The opening line in Aubrae DeBuse’s article, “The anatomy of a bull market,” in the September issue of Futures magazine, is “More money is likely made from bull markets than any other market condition.”  Okay, so this supposition speaks to the obvious, but the point of making the supposition is that one can make a lot of money trading/investing in a bull market, if one understands the structure of a bull market.

For me, the article is enlightening because, well, truthfully, I never really understood the technical nature of a bull market.  I am okay with this because the article clearly points out that defining the “periods” in a bull market is more art than science, but I am getting ahead of myself here.  Perhaps, starting with a definition of a bull market is helpful.

A bull market is a congestive market composed of an extended period of time in which the stock indexes continue to register higher highs.

DeBuse points out that a bull market is composed of four periods, two of which are easy to identify, and this is where it becomes both interesting and more artful as the “first and fourth periods are a blending of the bull and bear cycles and are more difficult to spot.”  He goes on to say these periods “are normally rife with conflict” and the cycles “never change from black to white, but rather evolve in stages of gray.”

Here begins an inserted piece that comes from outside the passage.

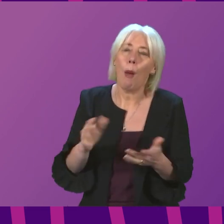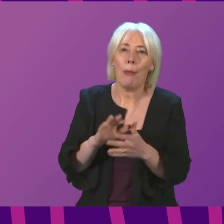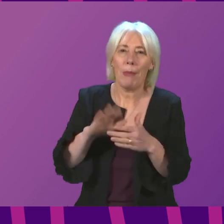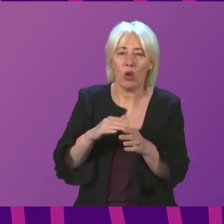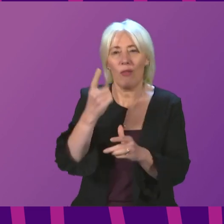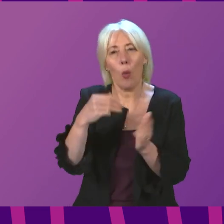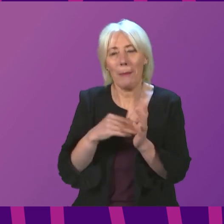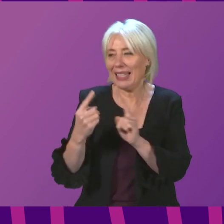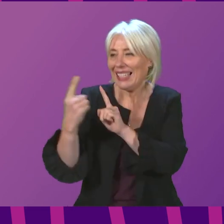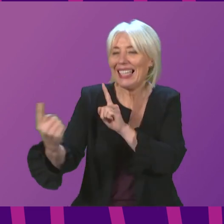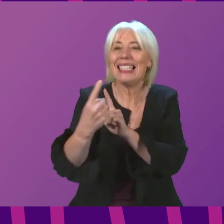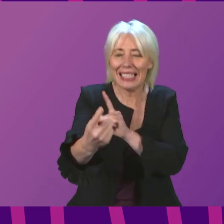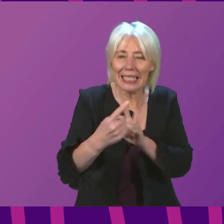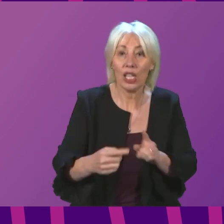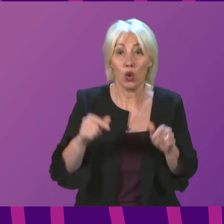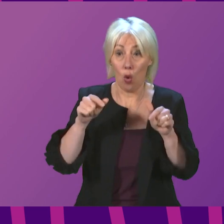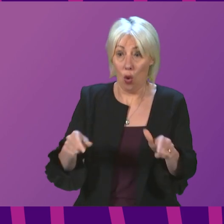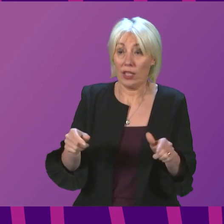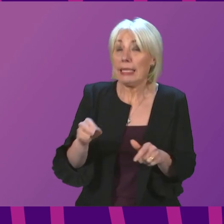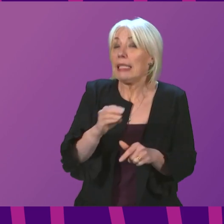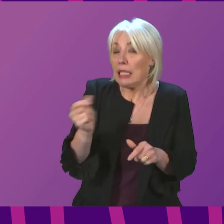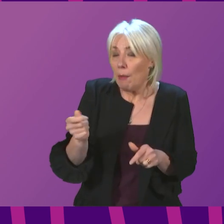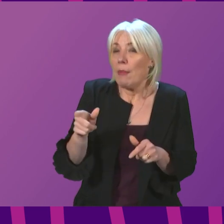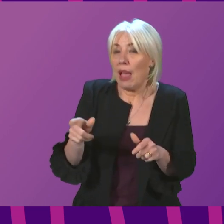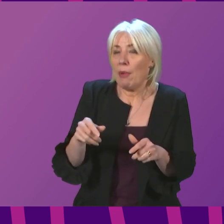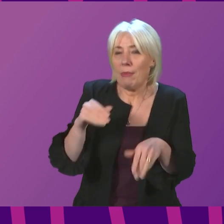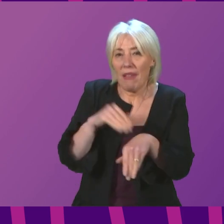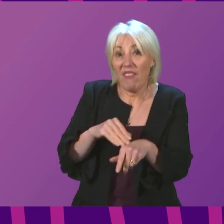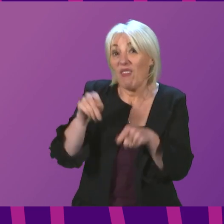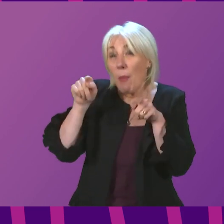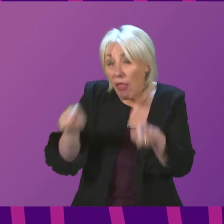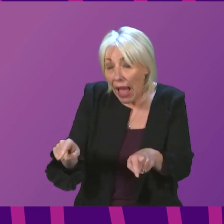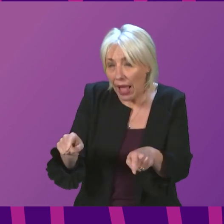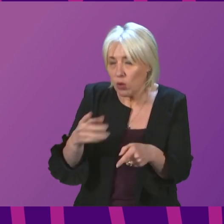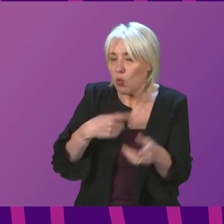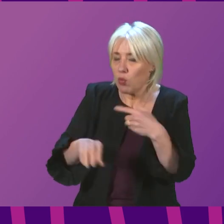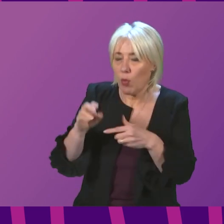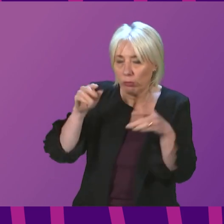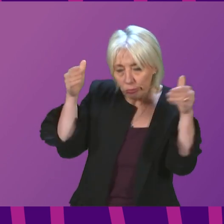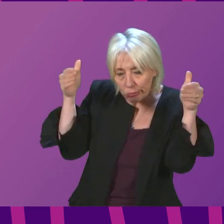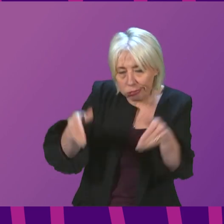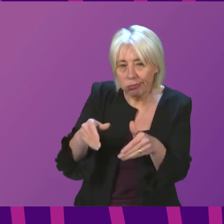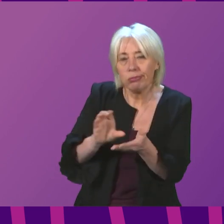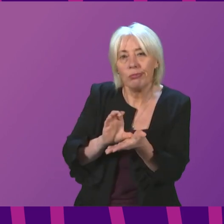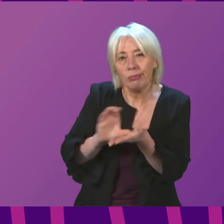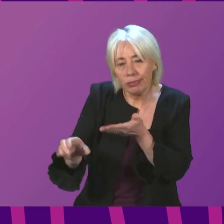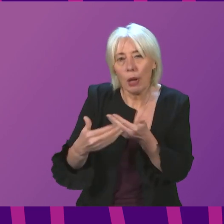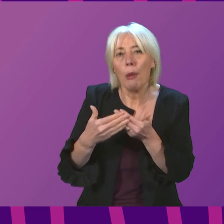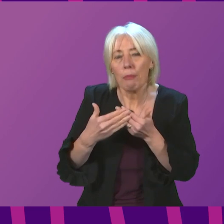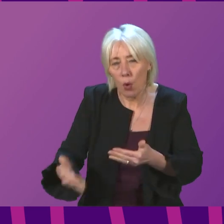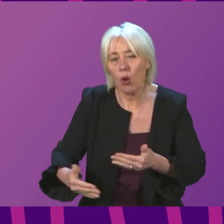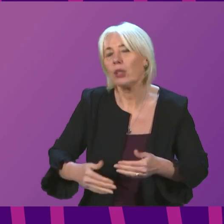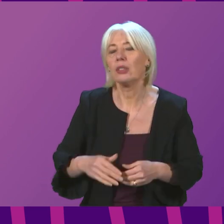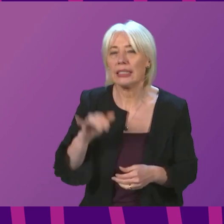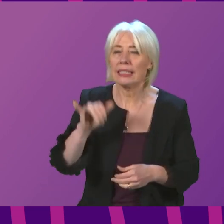as well. That will allow that slightly more targeted approach to augment the general baseline level of grant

To me this is one of the two key points in the article – there are no clearly defined edges, so one has to be able to discern where we are at any time in the cycle, much like having to know where one is in a hand when playing poker.  Being skilled at this is artful, to be sure, and if you can identify the point of the cycle that we are in, you can spot the “actual reversal points before they become clear to the general public.”  This is the second key point of the article – if one learns the characteristics of a bull market, one can make money. 

Now, according to DeBuse, “bull markets … take two steps forward and one step back …”and they “stagger around with little discernible direction.”  However, one clue is that “90% of all stocks will slowly follow the 100-day moving average north.”  So, one thing to track is the 100-day moving average.

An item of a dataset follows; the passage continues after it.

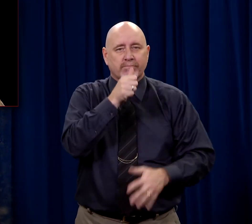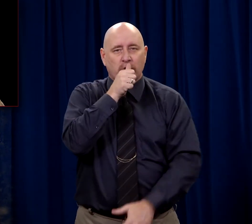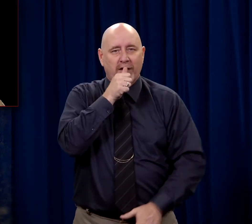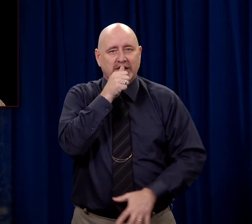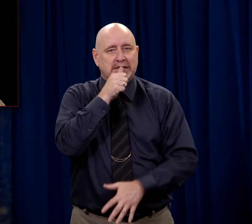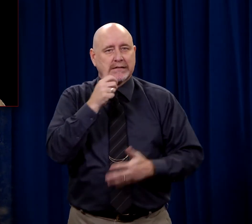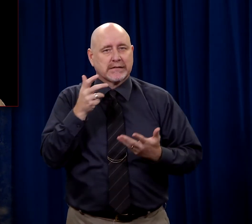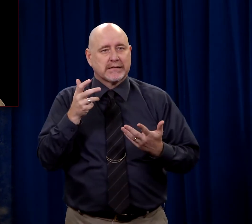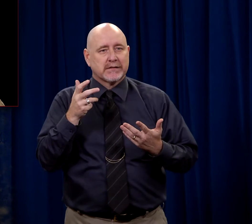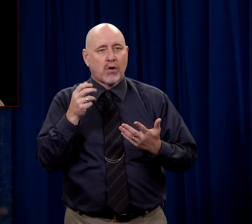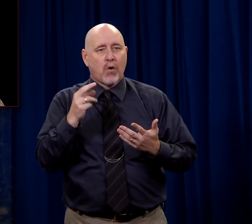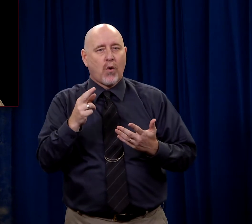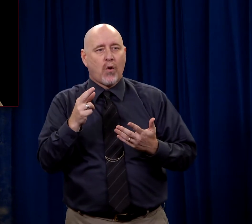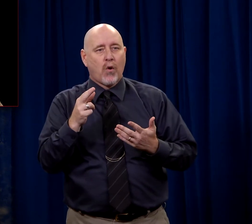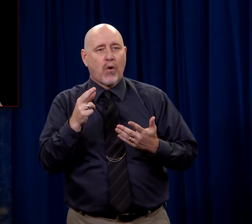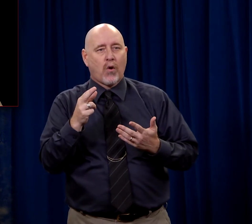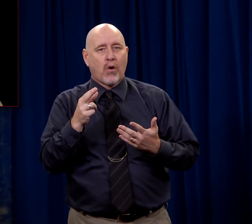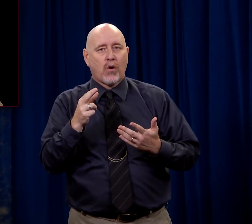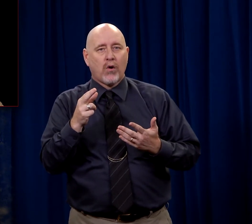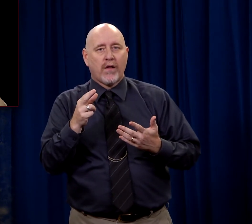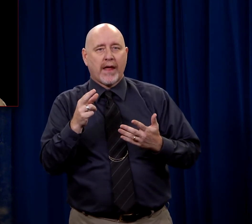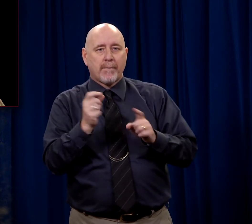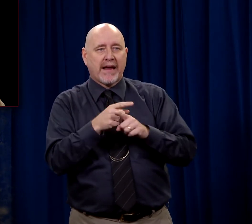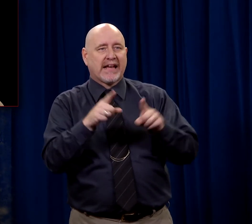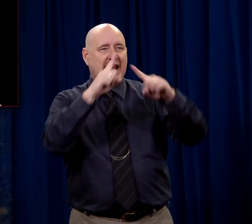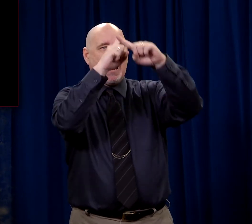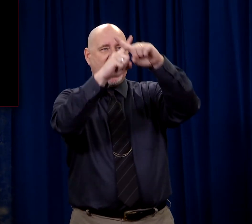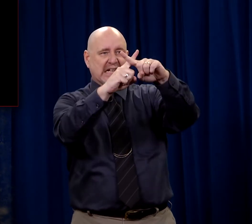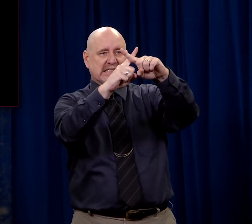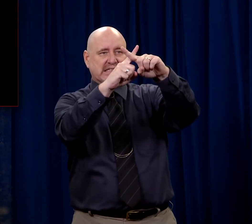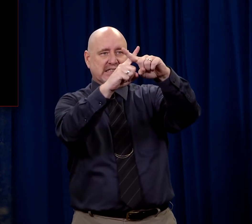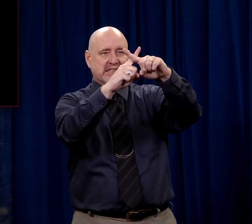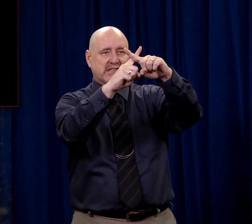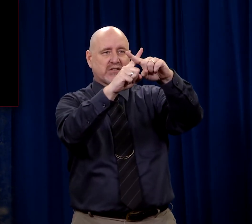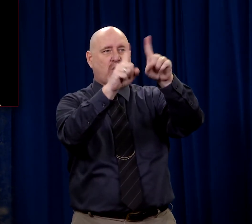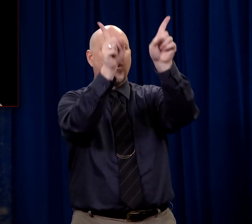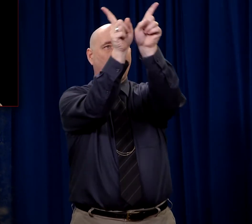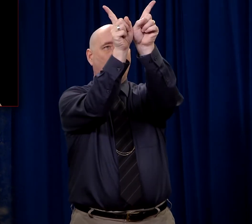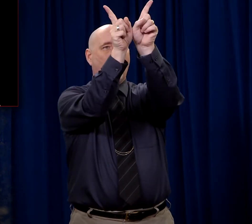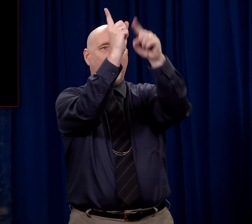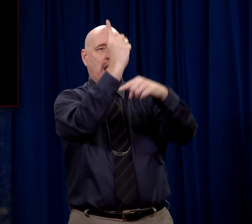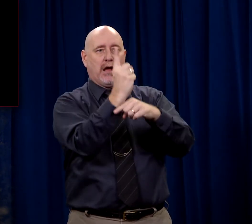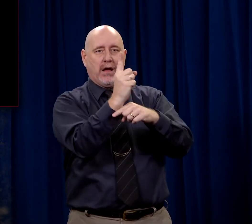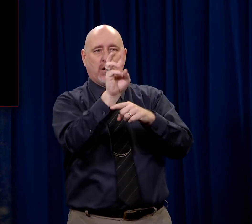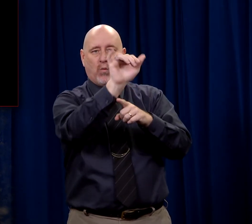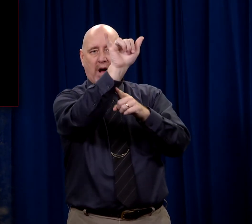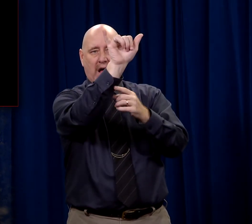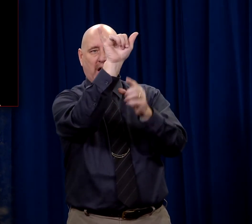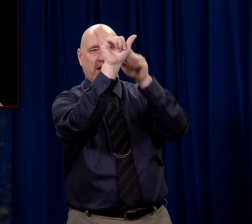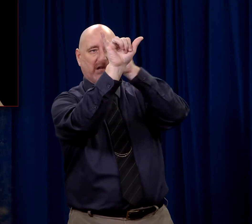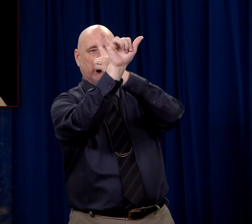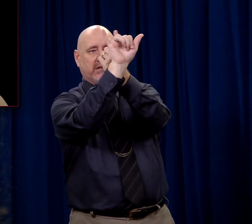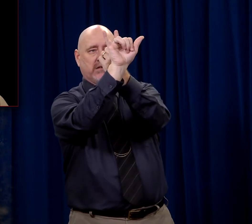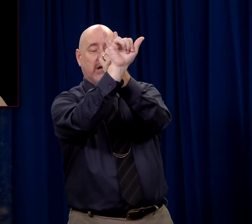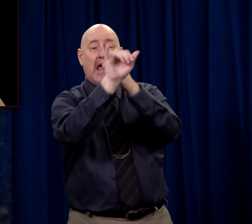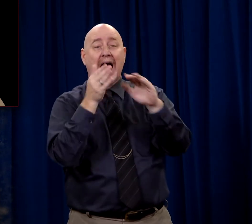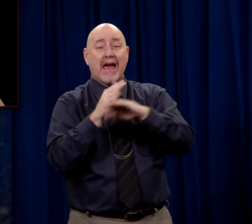Sometimes they would crucify them in the shape of an X or a Y. After 100 AD, history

DeBuse suggests that a bull market is confirmed by tracking the 18-month simple moving average (exactly how is not clear as he references, “Riding the bear,” (Futures, June 2009).  According to DeBuse, our current bull market was confirmed last October.  If true, then looking at the characteristics of the four periods that define a bull market should help us define our location, which will help us become better at what we do, which is making our money work for us.  Tomorrow, this is precisely what I will do – examine the characteristics particular to the four periods of a bull market.